Lifetimes of low-lying excited states in 8636Kr50

Background: The evolution of nuclear magic numbers at extremes of isospin is a topic at the forefront of contemporary nuclear physics. N = 50 is a prime example, with increasing experimental data coming to light on potentially doubly magic Sn-100 and Ni-78 at the proton-rich and proton-deficient extremes, respectively; however, experimental discrepancies exist in the data for less exotic systems. Purpose: In Kr-86 the B(E2; 2(1)(+) -> 0(1)(+)) value-a key indicator of shell evolution-has been experimentally determined by two different methodologies, with the results deviating by 3 sigma. Here, we report on a new high-precision measurement of this value, as well as the first measured lifetimes and hence transition strengths for the 2(2)(+) and 3((2))(-) states in the nucleus. Methods: The Doppler-shift attenuation method was implemented using the TRIUMF-ISAC gamma-ray escape-suppressed spectrometer (TIGRESS) gamma-ray spectrometer and the TIGRESS integrated plunger device.

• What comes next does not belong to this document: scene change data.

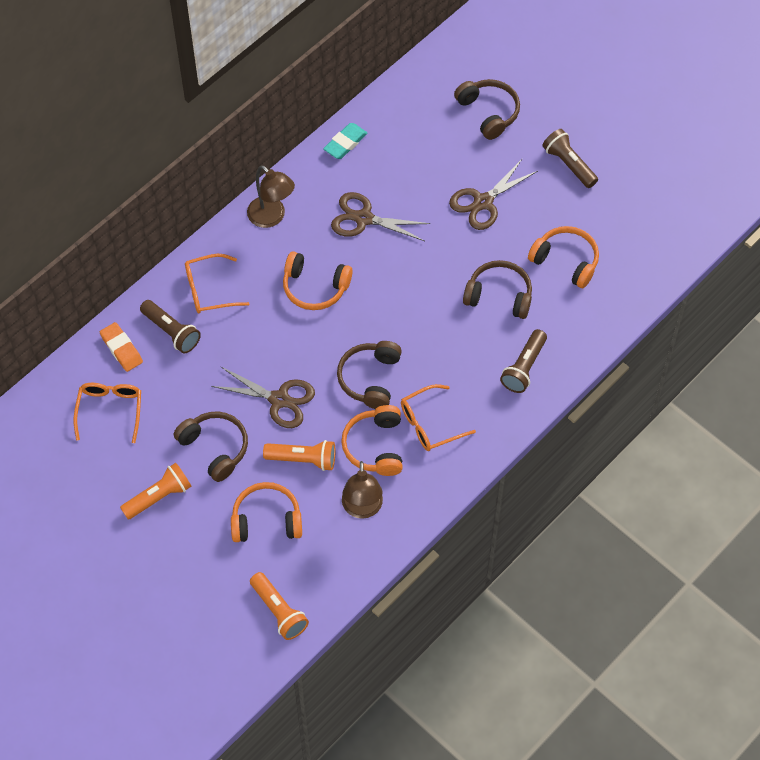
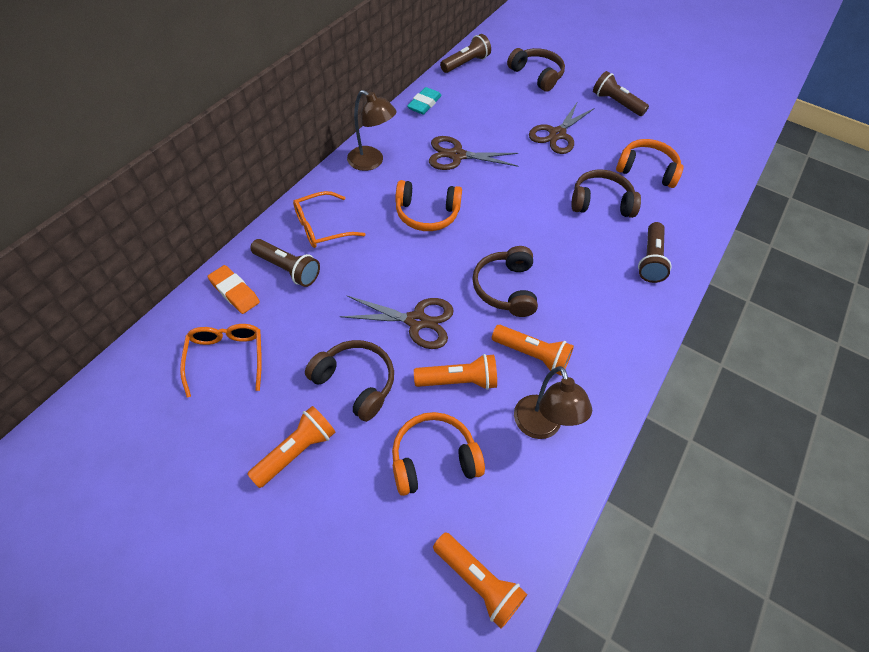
camera: 15 degrees left, 5 degrees down
(375, 446) = (532, 355): orange headphones -> orange flashlight
(409, 86) = (466, 63): none -> brown flashlight
(430, 424) = (581, 324): orange glasses -> none

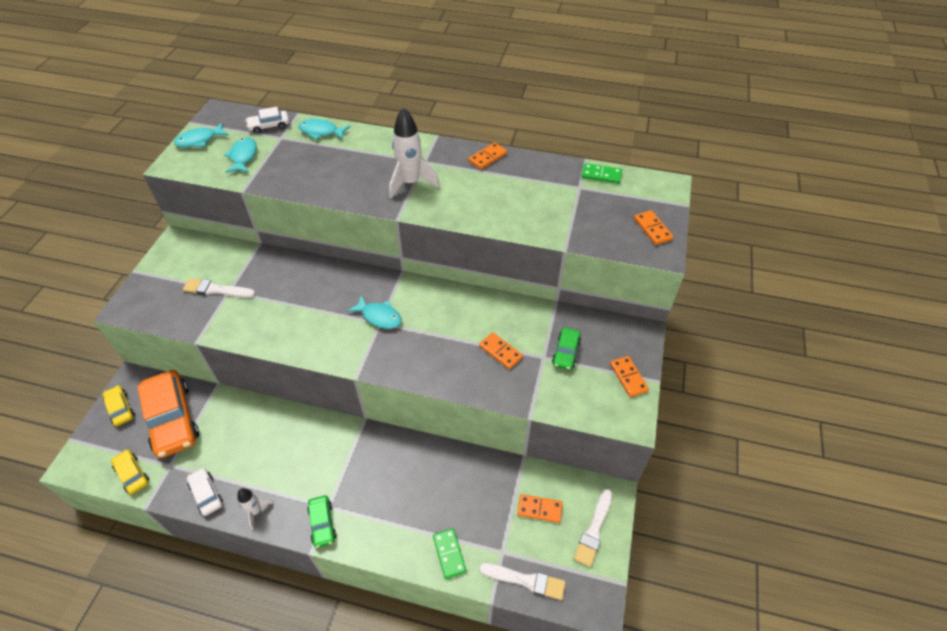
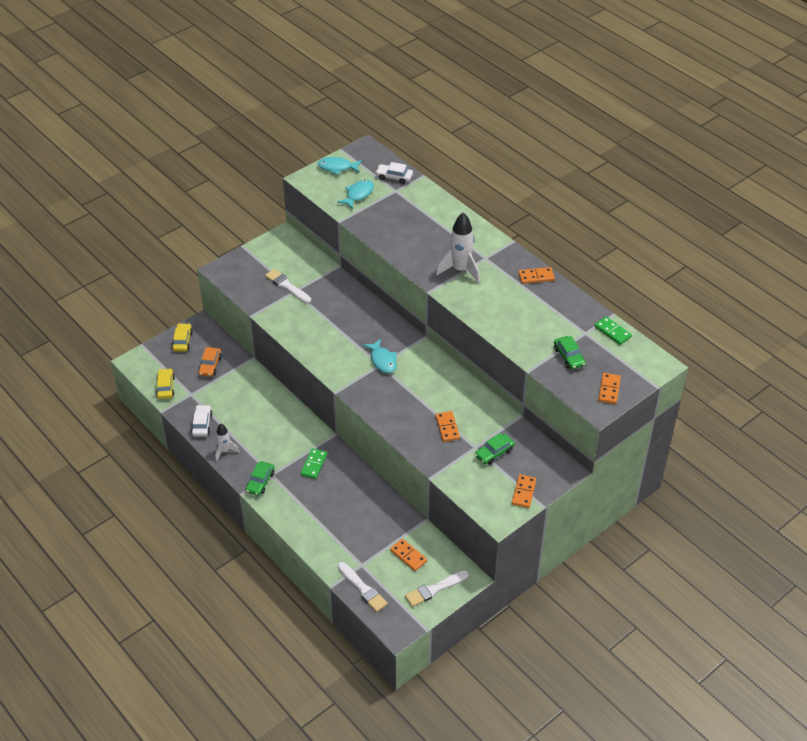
camera: 35 degrees right, 5 degrees down
(172, 419) = (210, 365): orange car -> orange car, size x0.49
(321, 132) = (428, 199): turquoise fish -> none
(449, 554) = (326, 545): green domino -> green domino (314, 464)
(587, 216) = (569, 356): none -> green car

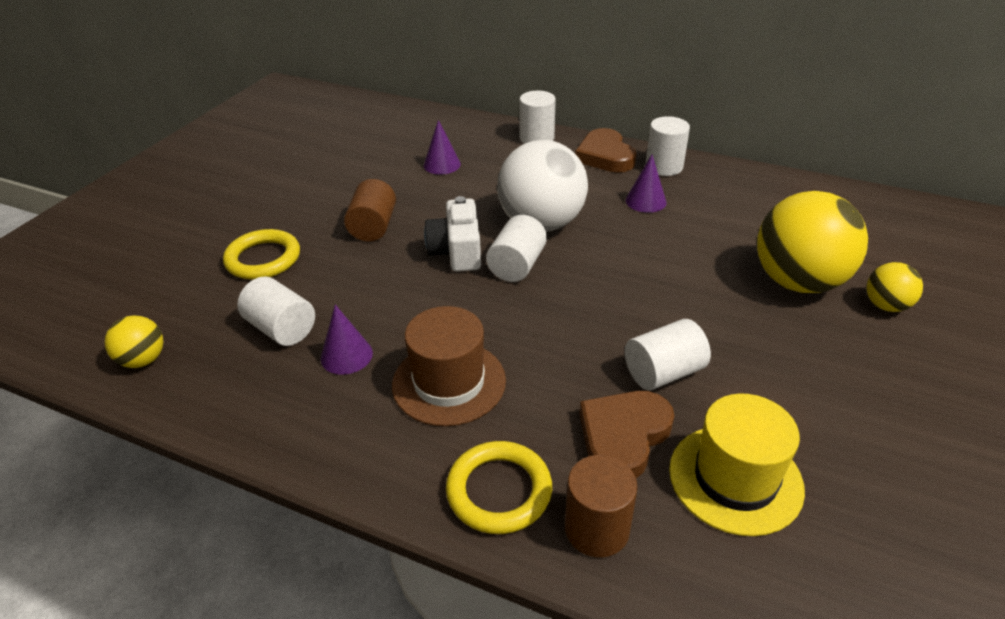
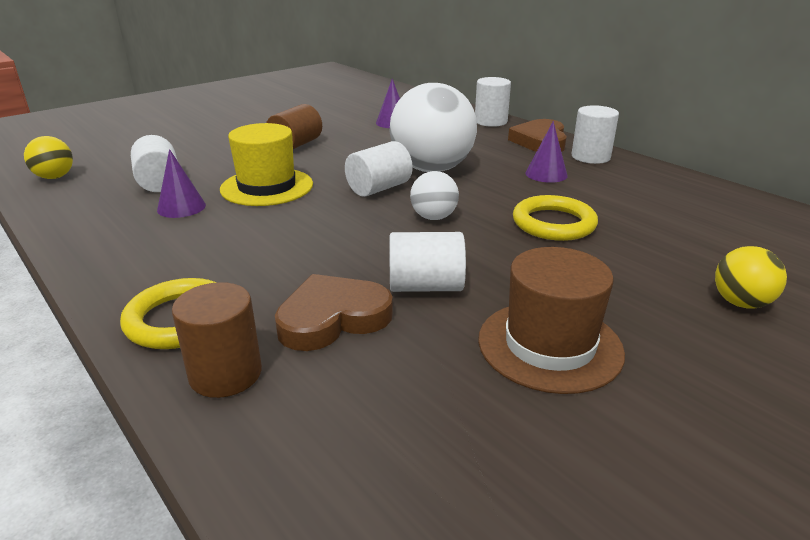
camera: 25 degrees right, 10 degrees down
(263, 259) = (198, 146): yellow ring -> yellow ring (553, 223)
(449, 382) = (233, 242): brown hat -> brown hat (549, 345)
(457, 251) = (341, 170): white camera -> none
(599, 288) = (433, 217): none -> white ball
(735, 478) = (404, 384): yellow hat -> yellow hat (267, 187)
(798, 282) = (648, 260): yellow ball -> none

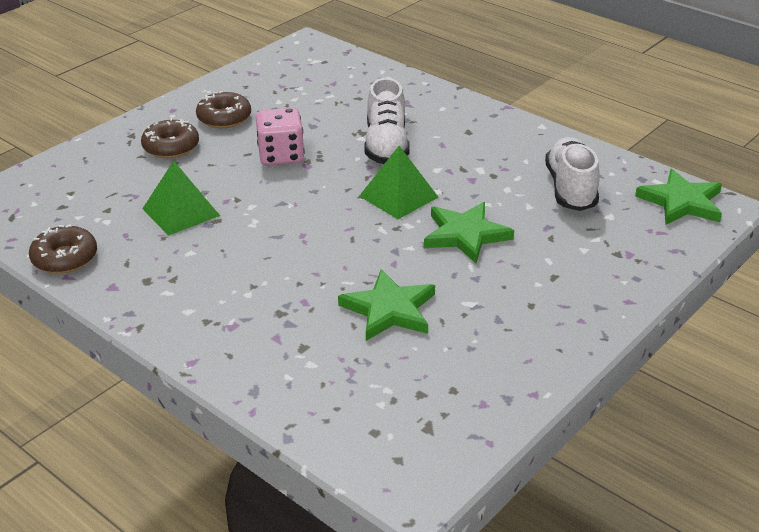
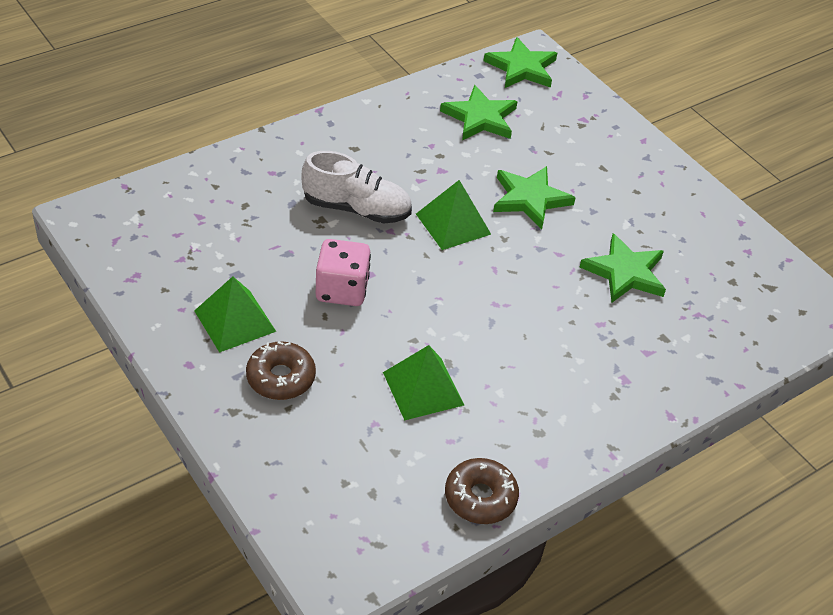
camera: 80 degrees left, 10 degrees up
(224, 118) = (235, 321): brown donut -> green pyramid
(571, 189) = (480, 118): white shoe -> green star

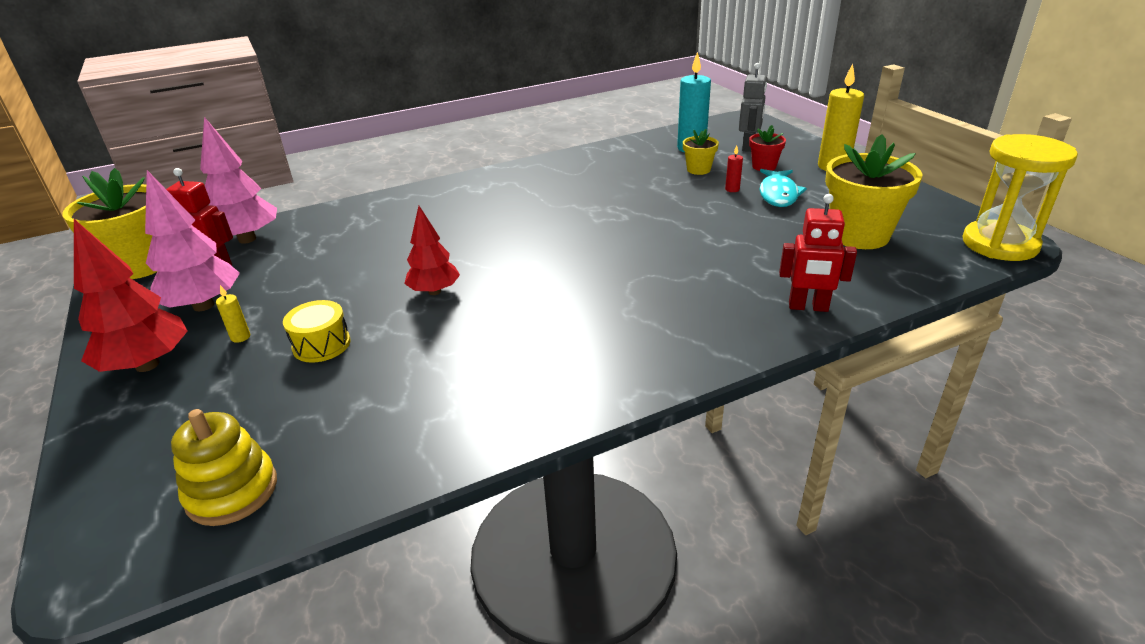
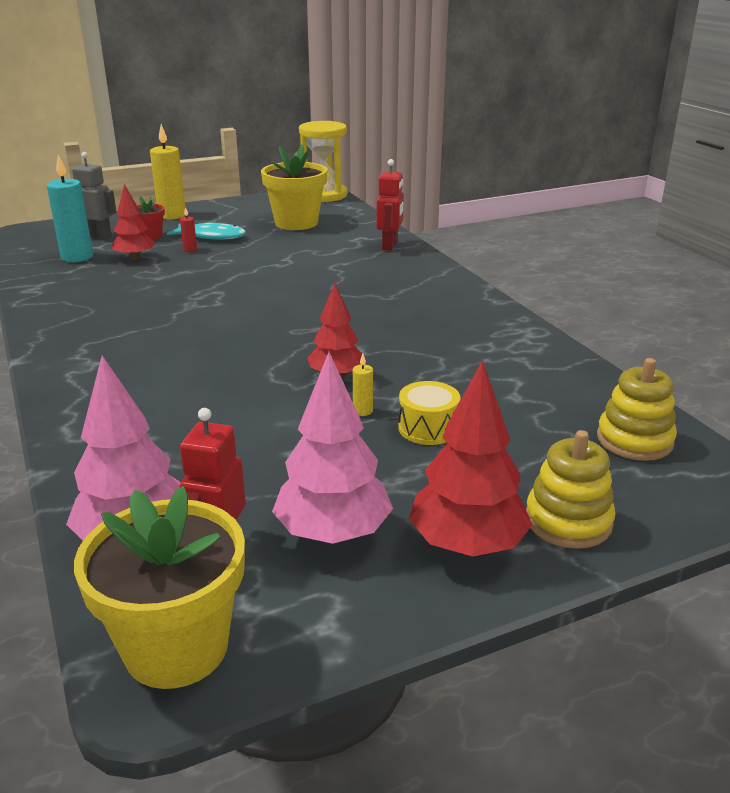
camera: 90 degrees left, 5 degrees down
(136, 422) = (568, 521): none -> yellow stacking toy
(240, 337) = (411, 484): yellow candle -> yellow candle (362, 411)
(698, 170) = (135, 258): yellow flower pot -> red tree

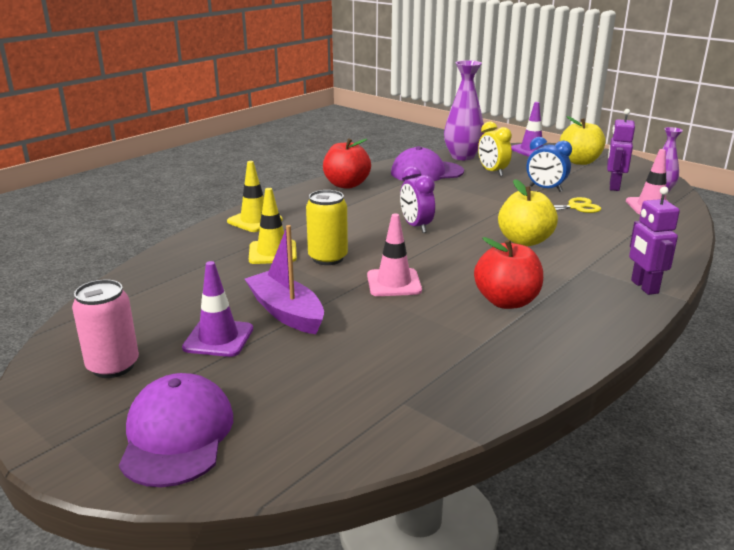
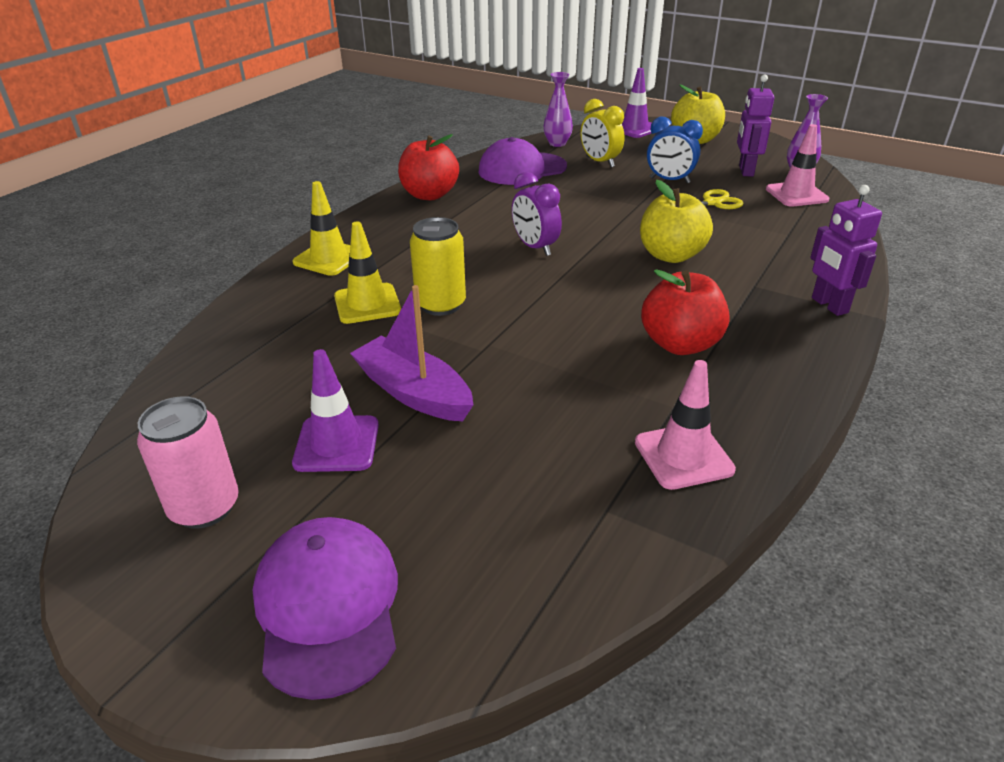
camera: 10 degrees left, 10 degrees up
(394, 283) = (535, 332): pink traffic cone -> pink traffic cone (683, 456)
(462, 156) = (557, 143): purple vase -> purple vase, size x0.60

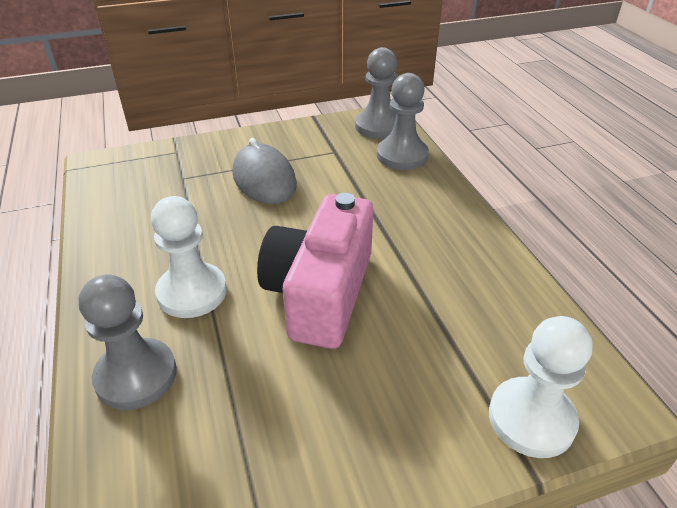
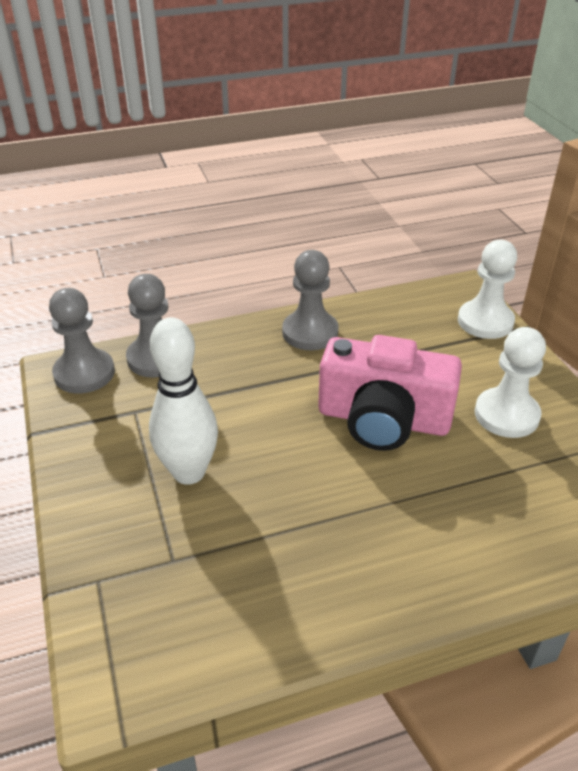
camera: 90 degrees left, 0 degrees up
(136, 376) = (509, 539): grey pawn -> grey pawn (310, 332)
(192, 292) = (395, 514): white pawn -> white pawn (506, 415)
(264, 179) = (189, 472): grey mouse -> white bowling pin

High-statistics Monte Carlo simulations were utilized to extract lifetimes in accordance with state-of-the-art methodologies. Results: Lifetimes of tau(2(1)(+)) = 336 +/- 4(stat.) +/- 20(sys.) fs, tau(2(2)(+)) = 263 +/- 9(stat.) +/- 19(sys.) fs, and tau (3((2))(-)) = 73 +/- 6(stat.) +/- 32(sys.) fs were extracted. This yields a transition strength for the first-excited state of B(E2; 2(1)(+) -> 0(1)(+)) = 259 +/- 3(stat.) +/- 16(sys.) e(2) fm(4). Conclusions: The measured lifetime disagrees with the previous Doppler-shift attenuation method measurement by more than 3 sigma, while agreeing well with a previous value extracted from Coulomb excitation. The newly extracted B(E2; 2(1)(+) -> 0(1)(+)) value indicates a more significant reduction in the N = 50 isotones approaching Z = 40.